Он велел врачам вылечить девушку. Врачи стали пользовать ее, и она вскоре совсем оправилась и стала красавицей. Тогда Бхарата взял ее к себе в дом, дал ей имя Тара и держал ее как дочь свою. По прошествии некоторого времени Бхарата сказал своей приемной дочери: «Я позову к себе царя на обед, ты приоденься и покажись ему». Тара ничего не ответила. Затем он пригласил царя к себе, и, когда они после обеда беседовали, из соседней комнаты, отделенной только занавескою, Тара кинула в столовую мяч и, выглянув из-за занавески, сказала Бхарате: «Отец, отдай мне мяч». Царь, увлеченный красотою девушки, опросил, кто она. Бхарата сказал, что она его дочь, и, уступая настояниям, согласился выдать ее за него замуж. Женолюбивый царь был безумно влюблен в нее и отдавал ей предпочтение перед всеми женщинами своего терема.

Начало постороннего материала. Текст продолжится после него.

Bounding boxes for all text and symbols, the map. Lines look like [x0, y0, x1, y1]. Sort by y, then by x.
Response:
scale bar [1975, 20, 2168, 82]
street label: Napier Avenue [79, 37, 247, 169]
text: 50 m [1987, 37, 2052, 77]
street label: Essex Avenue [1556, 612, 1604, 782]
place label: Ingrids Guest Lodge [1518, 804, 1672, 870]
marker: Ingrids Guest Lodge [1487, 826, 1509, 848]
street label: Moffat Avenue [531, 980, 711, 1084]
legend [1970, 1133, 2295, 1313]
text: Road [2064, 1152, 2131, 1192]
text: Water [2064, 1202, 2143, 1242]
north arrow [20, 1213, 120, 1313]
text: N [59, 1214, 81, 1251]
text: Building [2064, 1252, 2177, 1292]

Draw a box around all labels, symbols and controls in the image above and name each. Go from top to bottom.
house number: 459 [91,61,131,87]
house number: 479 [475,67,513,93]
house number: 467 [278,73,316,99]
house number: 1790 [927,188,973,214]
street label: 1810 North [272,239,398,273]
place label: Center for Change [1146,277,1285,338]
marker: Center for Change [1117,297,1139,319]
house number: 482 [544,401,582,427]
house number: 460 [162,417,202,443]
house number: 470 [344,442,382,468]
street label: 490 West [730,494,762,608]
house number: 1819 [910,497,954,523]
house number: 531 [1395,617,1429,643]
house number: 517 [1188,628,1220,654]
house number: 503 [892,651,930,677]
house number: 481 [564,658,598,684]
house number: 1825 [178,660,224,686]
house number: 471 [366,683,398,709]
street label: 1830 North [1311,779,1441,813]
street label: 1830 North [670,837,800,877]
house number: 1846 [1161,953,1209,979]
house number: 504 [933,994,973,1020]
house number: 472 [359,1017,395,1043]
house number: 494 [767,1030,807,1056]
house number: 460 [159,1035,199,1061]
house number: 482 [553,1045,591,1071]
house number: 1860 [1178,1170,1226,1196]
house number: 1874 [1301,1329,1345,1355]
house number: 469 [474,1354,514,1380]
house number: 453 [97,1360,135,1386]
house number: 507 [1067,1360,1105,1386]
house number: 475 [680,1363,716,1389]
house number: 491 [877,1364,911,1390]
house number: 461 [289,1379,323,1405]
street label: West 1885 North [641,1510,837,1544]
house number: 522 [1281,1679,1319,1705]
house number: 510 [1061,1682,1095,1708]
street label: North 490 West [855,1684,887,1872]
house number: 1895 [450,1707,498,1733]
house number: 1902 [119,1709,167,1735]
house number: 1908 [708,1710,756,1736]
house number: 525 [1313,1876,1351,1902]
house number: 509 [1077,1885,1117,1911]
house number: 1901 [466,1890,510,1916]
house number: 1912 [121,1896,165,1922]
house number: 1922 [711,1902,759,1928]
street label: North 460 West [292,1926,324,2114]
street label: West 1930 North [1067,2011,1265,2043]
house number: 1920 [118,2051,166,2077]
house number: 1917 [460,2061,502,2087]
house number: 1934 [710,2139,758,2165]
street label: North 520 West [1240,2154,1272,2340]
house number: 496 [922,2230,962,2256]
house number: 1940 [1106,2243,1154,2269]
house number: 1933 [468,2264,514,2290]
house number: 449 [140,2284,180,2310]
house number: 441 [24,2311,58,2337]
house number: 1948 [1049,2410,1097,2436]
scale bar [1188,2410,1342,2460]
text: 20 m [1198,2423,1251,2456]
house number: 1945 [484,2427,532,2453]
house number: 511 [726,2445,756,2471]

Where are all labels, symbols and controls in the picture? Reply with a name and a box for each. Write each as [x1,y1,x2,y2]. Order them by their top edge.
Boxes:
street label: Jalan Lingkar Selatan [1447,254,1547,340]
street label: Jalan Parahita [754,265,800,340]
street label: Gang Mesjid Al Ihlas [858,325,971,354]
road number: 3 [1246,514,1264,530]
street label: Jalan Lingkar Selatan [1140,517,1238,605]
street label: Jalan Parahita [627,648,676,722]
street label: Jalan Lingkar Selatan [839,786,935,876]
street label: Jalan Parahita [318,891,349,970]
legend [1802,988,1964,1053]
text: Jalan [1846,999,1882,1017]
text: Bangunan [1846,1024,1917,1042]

Тогда Бхарата, видя, что настало время доказать царю правду своих слов, сказал Таре: «Сможешь ты заставить царя дать себя оседлать тобою и заставить его ржать при этом?» Она немного улыбнулась и ответила: «Посмотрю, смогу или нет». Затем Тара приняла печальный вид, надела загрязненное платье и легла. Царь увидел ее и спросил: «Царица, какой ты дала себе обет?» – «О царь, – ответила она, – боги смущены». – «А что тебе до богов?» – «О царь, когда ты послал отца моего в поход, я дала обет, что, если он победит, я заставлю того, за кого выйду замуж, прокатить меня на себе и ржать. Теперь я стала твоею женою – в тереме твоем много жен и нет мне надежды на исполнение моего обета». Царь сказал: «Не беспокойся, обет ты дала ради меня, все будет исполнено». Но Тара молчала. Царь прибавил: «Нет ли у тебя еще желания?» – «Нет, государь, ничего больше не хочу, но пусть присутствует царский жрец (пурохита) и произнесет благословение и пусть кто-нибудь при этом играет на лютне». Музыканта пришлось искать, наконец нашли одного гандхарца, которого разорили и довели до крайности блудницы. Его привели во дворец, завязали ему глаза и повели на крышу. Сюда же приведен был и царский жрец, которому царь рассказал все как было; жрец ничего на это не сказал. Тара села на царя, произнеся молитву и надев белую одежду, и царь тогда заржал после благословения жреца, гандхарец играл на лютне.
Слыша ржание коня, гандхарец подумал: «Откуда это взялась лошадь на крыше? Это, верно, кто-нибудь, как и я, попавший во власть женщин». И он запел песенку, намекавшую на происходившее. Поговорив с ним, царь понял, что гандхарец догадывается об истине: он велел ему покинуть страну, наградив его щедро деньгами.